A zona de amortecimento, perímetro no entorno da área protegida com regras próprias para evitar que os impactos cheguem no refúgio, também deve ser definida por decreto no início de 2023, afirmou o gestor durante a sessão na ALERJ.
Outro ponto levantado a favor da manutenção do Refúgio foi o repasse de ICMS Ecológico. O programa estadual, que transfere uma alíquota do imposto recolhido (2,5% do Imposto sobre Circulação de Mercadorias e Serviços, o ICMS) aos municípios, é uma recompensa às cidades pela proteção à natureza e pela gestão ambiental. A presença de unidades de conservação, principalmente de proteção integral, é um dos critérios que mais dão pontos aos municípios.

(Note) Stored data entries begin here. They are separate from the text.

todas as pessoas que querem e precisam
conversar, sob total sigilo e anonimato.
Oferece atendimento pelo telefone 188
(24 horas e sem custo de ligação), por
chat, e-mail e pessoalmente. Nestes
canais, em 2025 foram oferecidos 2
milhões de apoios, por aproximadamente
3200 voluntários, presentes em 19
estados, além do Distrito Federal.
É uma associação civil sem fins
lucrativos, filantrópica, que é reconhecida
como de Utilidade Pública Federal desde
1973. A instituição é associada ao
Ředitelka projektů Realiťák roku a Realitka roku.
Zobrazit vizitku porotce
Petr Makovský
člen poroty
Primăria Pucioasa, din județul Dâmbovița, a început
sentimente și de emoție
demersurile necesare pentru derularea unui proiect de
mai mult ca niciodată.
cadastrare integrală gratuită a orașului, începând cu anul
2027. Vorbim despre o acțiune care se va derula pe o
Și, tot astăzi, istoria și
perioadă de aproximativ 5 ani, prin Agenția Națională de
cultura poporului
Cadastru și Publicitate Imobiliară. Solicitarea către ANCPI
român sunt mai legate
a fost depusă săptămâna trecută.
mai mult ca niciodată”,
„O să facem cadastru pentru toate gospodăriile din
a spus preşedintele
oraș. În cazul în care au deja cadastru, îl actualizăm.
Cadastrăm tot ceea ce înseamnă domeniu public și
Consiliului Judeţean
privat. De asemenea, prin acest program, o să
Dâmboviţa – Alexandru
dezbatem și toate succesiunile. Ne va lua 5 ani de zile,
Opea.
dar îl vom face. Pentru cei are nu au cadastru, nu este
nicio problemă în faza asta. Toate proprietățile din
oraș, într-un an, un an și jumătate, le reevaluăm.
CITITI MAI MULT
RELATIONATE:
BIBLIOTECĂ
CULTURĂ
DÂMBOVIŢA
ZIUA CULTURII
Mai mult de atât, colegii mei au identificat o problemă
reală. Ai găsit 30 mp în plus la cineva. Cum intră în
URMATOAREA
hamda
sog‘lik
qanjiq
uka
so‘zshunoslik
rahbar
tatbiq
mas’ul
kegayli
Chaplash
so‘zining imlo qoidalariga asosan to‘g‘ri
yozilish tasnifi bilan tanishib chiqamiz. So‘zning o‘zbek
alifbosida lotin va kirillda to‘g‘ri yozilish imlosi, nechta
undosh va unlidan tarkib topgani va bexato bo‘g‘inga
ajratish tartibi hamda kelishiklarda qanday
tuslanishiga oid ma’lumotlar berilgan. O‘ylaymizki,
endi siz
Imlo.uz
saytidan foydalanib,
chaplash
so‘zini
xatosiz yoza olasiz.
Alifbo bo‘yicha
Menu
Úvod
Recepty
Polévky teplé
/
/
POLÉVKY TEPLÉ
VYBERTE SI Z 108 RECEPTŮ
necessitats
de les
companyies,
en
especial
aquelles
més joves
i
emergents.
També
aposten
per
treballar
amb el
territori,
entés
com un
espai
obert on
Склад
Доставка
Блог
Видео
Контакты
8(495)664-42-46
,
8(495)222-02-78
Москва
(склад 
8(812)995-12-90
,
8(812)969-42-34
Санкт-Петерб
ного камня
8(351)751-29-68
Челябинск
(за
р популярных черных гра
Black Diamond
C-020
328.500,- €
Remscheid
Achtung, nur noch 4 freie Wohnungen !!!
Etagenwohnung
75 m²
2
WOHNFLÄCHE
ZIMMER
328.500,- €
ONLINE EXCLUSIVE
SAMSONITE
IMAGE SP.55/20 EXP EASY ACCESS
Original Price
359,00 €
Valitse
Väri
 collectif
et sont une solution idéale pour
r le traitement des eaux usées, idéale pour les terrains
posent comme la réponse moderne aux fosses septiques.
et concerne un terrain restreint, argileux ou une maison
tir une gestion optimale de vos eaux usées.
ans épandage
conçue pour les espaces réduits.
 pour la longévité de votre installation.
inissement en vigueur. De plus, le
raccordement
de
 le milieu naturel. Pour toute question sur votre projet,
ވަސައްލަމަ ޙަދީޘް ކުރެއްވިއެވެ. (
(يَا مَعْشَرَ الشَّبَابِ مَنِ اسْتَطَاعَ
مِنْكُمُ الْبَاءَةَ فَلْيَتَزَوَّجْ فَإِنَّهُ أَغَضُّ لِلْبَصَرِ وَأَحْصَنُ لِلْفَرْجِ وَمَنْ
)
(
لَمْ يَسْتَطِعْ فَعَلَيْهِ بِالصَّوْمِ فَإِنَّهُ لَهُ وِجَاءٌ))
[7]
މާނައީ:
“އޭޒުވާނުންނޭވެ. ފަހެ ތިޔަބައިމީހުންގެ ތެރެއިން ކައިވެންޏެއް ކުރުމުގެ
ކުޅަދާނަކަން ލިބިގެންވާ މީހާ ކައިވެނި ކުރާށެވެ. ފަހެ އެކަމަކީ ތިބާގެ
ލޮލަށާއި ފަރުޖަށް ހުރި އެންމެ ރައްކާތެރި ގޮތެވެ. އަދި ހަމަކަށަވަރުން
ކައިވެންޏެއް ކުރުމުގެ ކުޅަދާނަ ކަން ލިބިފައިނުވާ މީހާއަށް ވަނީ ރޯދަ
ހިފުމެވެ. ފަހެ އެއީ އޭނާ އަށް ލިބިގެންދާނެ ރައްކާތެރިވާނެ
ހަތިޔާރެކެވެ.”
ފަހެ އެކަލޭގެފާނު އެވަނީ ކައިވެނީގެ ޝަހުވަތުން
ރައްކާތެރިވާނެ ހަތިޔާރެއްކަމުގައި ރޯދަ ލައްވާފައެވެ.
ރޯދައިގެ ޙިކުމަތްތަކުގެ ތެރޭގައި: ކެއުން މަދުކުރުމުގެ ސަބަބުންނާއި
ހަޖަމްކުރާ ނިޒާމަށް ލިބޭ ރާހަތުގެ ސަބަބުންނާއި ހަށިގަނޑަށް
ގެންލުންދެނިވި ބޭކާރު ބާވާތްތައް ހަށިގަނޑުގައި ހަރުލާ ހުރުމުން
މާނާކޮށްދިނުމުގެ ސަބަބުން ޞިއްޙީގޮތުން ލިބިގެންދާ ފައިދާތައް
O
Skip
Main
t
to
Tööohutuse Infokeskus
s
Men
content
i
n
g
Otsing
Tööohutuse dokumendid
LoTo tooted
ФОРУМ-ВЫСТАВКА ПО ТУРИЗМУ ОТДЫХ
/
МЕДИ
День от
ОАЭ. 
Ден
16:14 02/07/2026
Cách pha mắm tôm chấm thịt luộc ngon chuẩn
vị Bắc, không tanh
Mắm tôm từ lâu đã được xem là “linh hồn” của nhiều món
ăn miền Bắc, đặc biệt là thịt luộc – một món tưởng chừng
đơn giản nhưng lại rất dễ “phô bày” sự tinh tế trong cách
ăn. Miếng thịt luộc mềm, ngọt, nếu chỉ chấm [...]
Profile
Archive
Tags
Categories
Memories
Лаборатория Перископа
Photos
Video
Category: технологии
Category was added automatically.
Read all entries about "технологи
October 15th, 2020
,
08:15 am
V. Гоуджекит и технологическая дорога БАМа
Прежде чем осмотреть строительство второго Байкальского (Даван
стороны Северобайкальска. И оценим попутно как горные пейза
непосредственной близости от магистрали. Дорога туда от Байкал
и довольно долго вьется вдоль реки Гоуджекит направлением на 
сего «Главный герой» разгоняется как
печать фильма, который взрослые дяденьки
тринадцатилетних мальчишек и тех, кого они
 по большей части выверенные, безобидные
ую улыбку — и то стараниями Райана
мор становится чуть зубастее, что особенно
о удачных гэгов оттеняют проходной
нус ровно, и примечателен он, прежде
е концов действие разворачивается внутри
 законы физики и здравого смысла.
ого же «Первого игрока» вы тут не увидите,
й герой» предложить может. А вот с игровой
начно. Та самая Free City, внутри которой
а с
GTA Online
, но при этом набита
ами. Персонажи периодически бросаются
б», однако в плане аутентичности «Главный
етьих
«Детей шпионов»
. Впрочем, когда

“Na região, nesse ano de 2022, pros municípios está sendo pago 26 milhões de ICMS Ecológico. E 45% disso são áreas protegidas. Só dessa unidade que estamos falando, pagou pros municípios mais de 2,5 milhões”, destacou o Diretor de Biodiversidade do Inea, Leandro Gomes, em sua fala.
Antes da pauta ser levada à ALERJ, o Inea já havia apresentado um parecer técnico contrário ao PL e à extinção do REVIS.
Já o deputado do PSOL, Flávio Serafini, reforçou a importância da proteção ao rio Paraíba do Sul para garantir a segurança hídrica do estado do Rio de Janeiro. “Às vezes a aparente defesa do que seria mais interessante economicamente, se isso não se dá de forma mais detalhada e de forma mais cuidadosa, isso acaba saindo contra o conjunto da sociedade porque impacta negativamente o meio ambiente e traz outras consequências negativas. É fundamental que ao invés de destruir esse refúgio, se debata claramente o que se tem de projeto para região”, afirmou o parlamentar na Comissão.
“Porque essa reserva é importante, cumpre um papel estratégico pro Rio de Janeiro e não dá para ela ser dinamitada, completamente desfeita, por um interesse econômico difuso, que sequer aparece qual o problema”, completou.
Após uma sessão marcada por uma unanimidade de falas da sociedade contrárias à extinção do REVIS, que se somaram ao coro dos representantes do Inea-RJ, foi acatada uma moção pela retirada de pauta do PL, que nem chegou a ser votado pela Comissão.
Como resultado, o deputado estadual André Corrêa (Progressistas), que presidiu a sessão, solicitou que fosse enviado um ofício, ainda nesta quinta-feira, para a FIRJAN e para as 13 prefeituras dos municípios abrangidos pela área protegida para que especifiquem quais seriam os conflitos com a presença da unidade de conservação de proteção integral.
A expectativa é que o debate da proposta seja retomado na próxima semana, mediante as respostas.
Sociedade civil se manifesta: “Em defesa do Paraíba do Sul“
Um abaixo-assinado organizado pela Articulação de Agroecologia do Médio Paraíba do Sul (AAMPS) contrário ao PL circulou virtualmente e somou mais de 1 mil assinaturas em 24 horas.
Representante da AMMPS, Francisco Schnoor destacou que a proposta é um retrocesso. “Visto a fragilização que isso traria para um rio tão importante para o sudeste brasileiro e o mais importante do nosso estado. Onze milhões de fluminenses têm sua vida afetada por esse rio”, aponta.
“Mas eu fiquei feliz com o resultado de hoje porque eu vi a sociedade em peso sendo unânime na proteção desse rio e desse refúgio”, avalia.